• Work order 1:
Please write out the design interview from "My wife and" up to and including "inspiration from that?".
• Work order 2:
In one to three sentences, explain why the speaker in the design interview draws design inspiration from hotels such as the Four Seasons, W, Rosewood and the Delano.

• Text:

My wife and I travel all over the world, and we’re big on staying at boutique hotels. I’ll look at yacht companies like Van Dutch or Solaris, because I like their design. I lived in Miami, so I love hotels like the Delano, the Fontainebleau and places like that. I always see what people are doing and what they’re putting in the minibars. I put myself in the mindset of, “where is this celebrity when they travel? Where are they going to stay?” They’re not staying at a Holiday Inn or a Marriott. They’re staying at a Four Seasons, a W, a Rosewood, or the Delano. So why not take design inspiration from that?
I’m sure it was difficult to recreate what you saw and experienced into such a limited space.
Completely. All of us—no matter what company—have a kitchen, a couch, a shower and a bathroom. It’s just a matter of different touches. You can go into a million different houses with the same floor plan, but the backsplashes, countertops, flooring and type of fabric—all of that is what makes a difference.

• Source information:
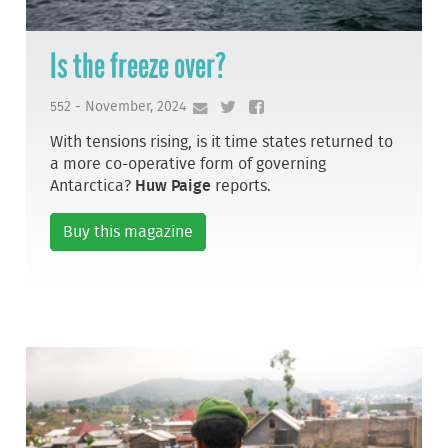
Is the freeze over?
552 - November, 2024
With tensions rising, is it time states returned to
a more co-operative form of governing
Antarctica?
Huw Paige
reports.
Buy this magazine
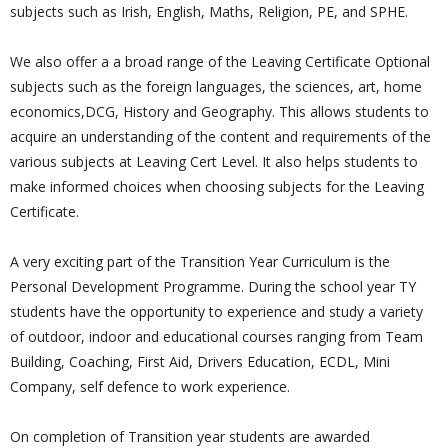
subjects such as Irish, English, Maths, Religion, PE, and SPHE.
We also offer a a broad range of the Leaving Certificate Optional
subjects such as the foreign languages, the sciences, art, home
economics,DCG, History and Geography. This allows students to
acquire an understanding of the content and requirements of the
various subjects at Leaving Cert Level. It also helps students to
make informed choices when choosing subjects for the Leaving
Certificate.
A very exciting part of the Transition Year Curriculum is the
Personal Development Programme. During the school year TY
students have the opportunity to experience and study a variety
of outdoor, indoor and educational courses ranging from Team
Building, Coaching, First Aid, Drivers Education, ECDL, Mini
Company, self defence to work experience.
On completion of Transition year students are awarded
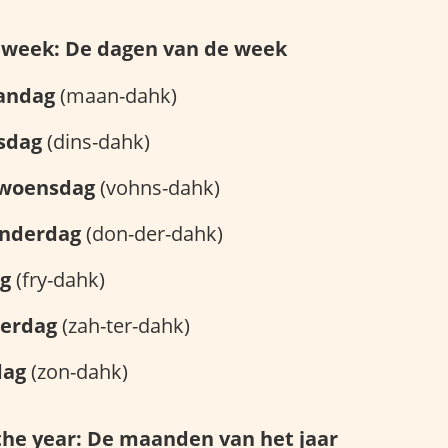
e week: De dagen van de week
andag
(maan-dahk)
sdag
(dins-dahk)
woensdag
(vohns-dahk)
nderdag
(don-der-dahk)
ag
(fry-dahk)
terdag
(zah-ter-dahk)
dag
(zon-dahk)
the year: De maanden van het jaar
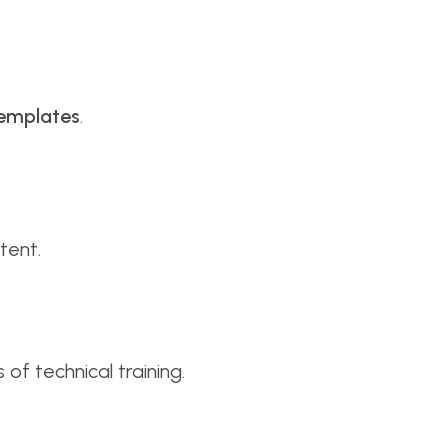
templates
.
tent.
of technical training.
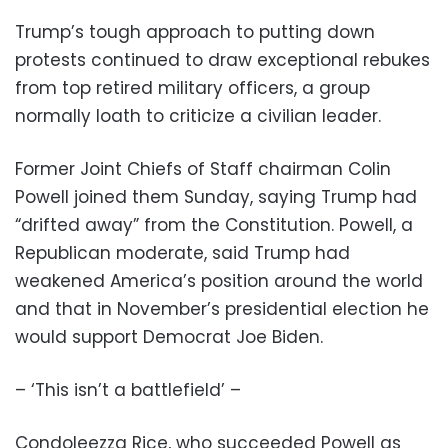
Trump’s tough approach to putting down
protests continued to draw exceptional rebukes
from top retired military officers, a group
normally loath to criticize a civilian leader.
Former Joint Chiefs of Staff chairman Colin
Powell joined them Sunday, saying Trump had
“drifted away” from the Constitution. Powell, a
Republican moderate, said Trump had
weakened America’s position around the world
and that in November’s presidential election he
would support Democrat Joe Biden.
– ‘This isn’t a battlefield’ –
Condoleezza Rice, who succeeded Powell as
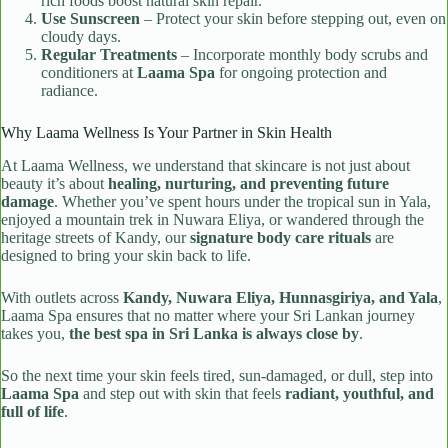
rich foods boost natural skin repair.
Use Sunscreen
– Protect your skin before stepping out, even on
cloudy days.
Regular Treatments
– Incorporate monthly body scrubs and
conditioners at
Laama Spa
for ongoing protection and
radiance.
Why Laama Wellness Is Your Partner in Skin Health
At Laama Wellness, we understand that skincare is not just about
beauty it’s about
healing, nurturing, and preventing future
damage
. Whether you’ve spent hours under the tropical sun in Yala,
enjoyed a mountain trek in Nuwara Eliya, or wandered through the
heritage streets of Kandy, our
signature body care rituals
are
designed to bring your skin back to life.
With outlets across
Kandy, Nuwara Eliya, Hunnasgiriya, and Yala
,
Laama Spa ensures that no matter where your Sri Lankan journey
takes you,
the best spa in Sri Lanka is always close by
.
So the next time your skin feels tired, sun-damaged, or dull, step into
Laama Spa
and step out with skin that feels
radiant, youthful, and
full of life
.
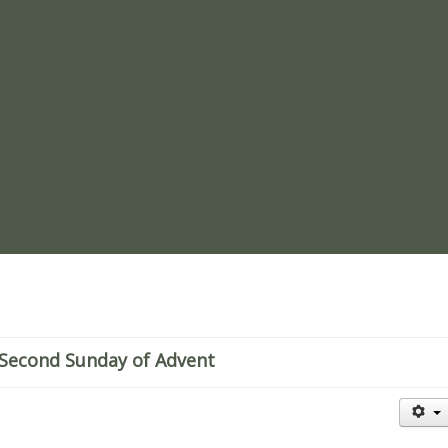
re
Second Sunday of Advent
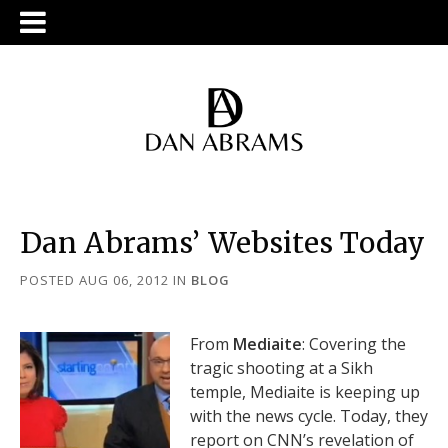
Dan Abrams’ Websites Today
POSTED AUG 06, 2012
IN
BLOG
From
Mediaite
: Covering the
tragic shooting at a Sikh
temple, Mediaite is keeping up
with the news cycle. Today, they
report on CNN’s revelation of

• Your response 1:
My wife and I travel all over the world, and we’re big on staying at boutique hotels. I’ll look at yacht companies like Van Dutch or Solaris, because I like their design. I lived in Miami, so I love hotels like the Delano, the Fontainebleau and places like that. I always see what people are doing and what they’re putting in the minibars. I put myself in the mindset of, “where is this celebrity when they travel? Where are they going to stay?” They’re not staying at a Holiday Inn or a Marriott. They’re staying at a Four Seasons, a W, a Rosewood, or the Delano. So why not take design inspiration from that?

• Your response 2:
The speaker imagines where a celebrity would stay while traveling. Celebrities stay at a Four Seasons, a W, a Rosewood or the Delano rather than a Holiday Inn or a Marriott, so the speaker takes inspiration from those hotels.